» TASK INSTRUCTIONS
Write out every line of text from the records below as a single numbered list, skipping any blank lines. Leave the pictures out.

*** RECORD EXCERPTS Section Begins ***

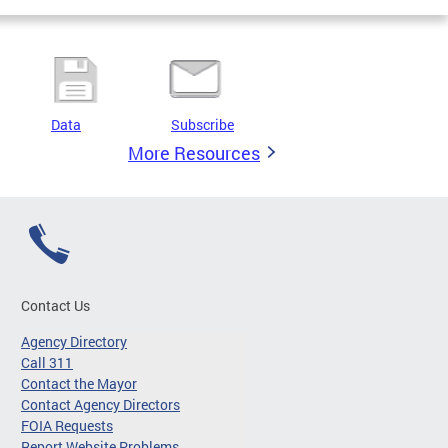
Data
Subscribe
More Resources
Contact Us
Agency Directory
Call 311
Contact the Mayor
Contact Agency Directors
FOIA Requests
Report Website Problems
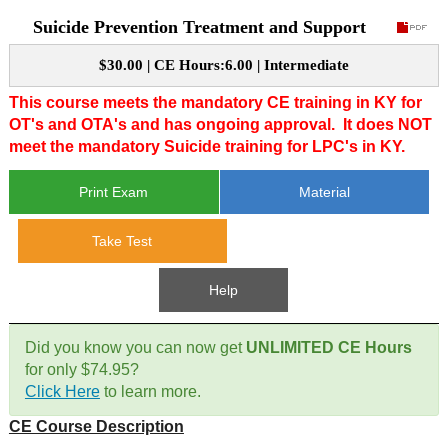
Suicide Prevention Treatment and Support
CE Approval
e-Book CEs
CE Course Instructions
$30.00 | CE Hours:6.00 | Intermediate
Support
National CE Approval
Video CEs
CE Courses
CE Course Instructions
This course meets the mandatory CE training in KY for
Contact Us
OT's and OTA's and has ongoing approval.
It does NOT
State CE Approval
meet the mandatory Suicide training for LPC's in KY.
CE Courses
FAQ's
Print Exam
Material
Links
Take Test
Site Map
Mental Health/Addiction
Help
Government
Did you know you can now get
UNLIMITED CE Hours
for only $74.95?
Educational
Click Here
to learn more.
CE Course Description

*** RECORD EXCERPTS Section Ends ***

» SOLVED PROBLEM
1. Data
2. Subscribe
3. More Resources
4. Contact Us
5. Agency Directory
6. Call 311
7. Contact the Mayor
8. Contact Agency Directors
9. FOIA Requests
10. Report Website Problems
11. Suicide Prevention Treatment and Support
12. CE Approval
13. e-Book CEs
14. CE Course Instructions
15. $30.00 | CE Hours:6.00 | Intermediate
16. Support
17. National CE Approval
18. Video CEs
19. CE Courses
20. CE Course Instructions
21. This course meets the mandatory CE training in KY for
22. Contact Us
23. OT's and OTA's and has ongoing approval.
24. It does NOT
25. State CE Approval
26. meet the mandatory Suicide training for LPC's in KY.
27. CE Courses
28. FAQ's
29. Print Exam
30. Material
31. Links
32. Take Test
33. Site Map
34. Mental Health/Addiction
35. Help
36. Government
37. Did you know you can now get
38. UNLIMITED CE Hours
39. for only $74.95?
40. Educational
41. Click Here
42. to learn more.
43. CE Course Description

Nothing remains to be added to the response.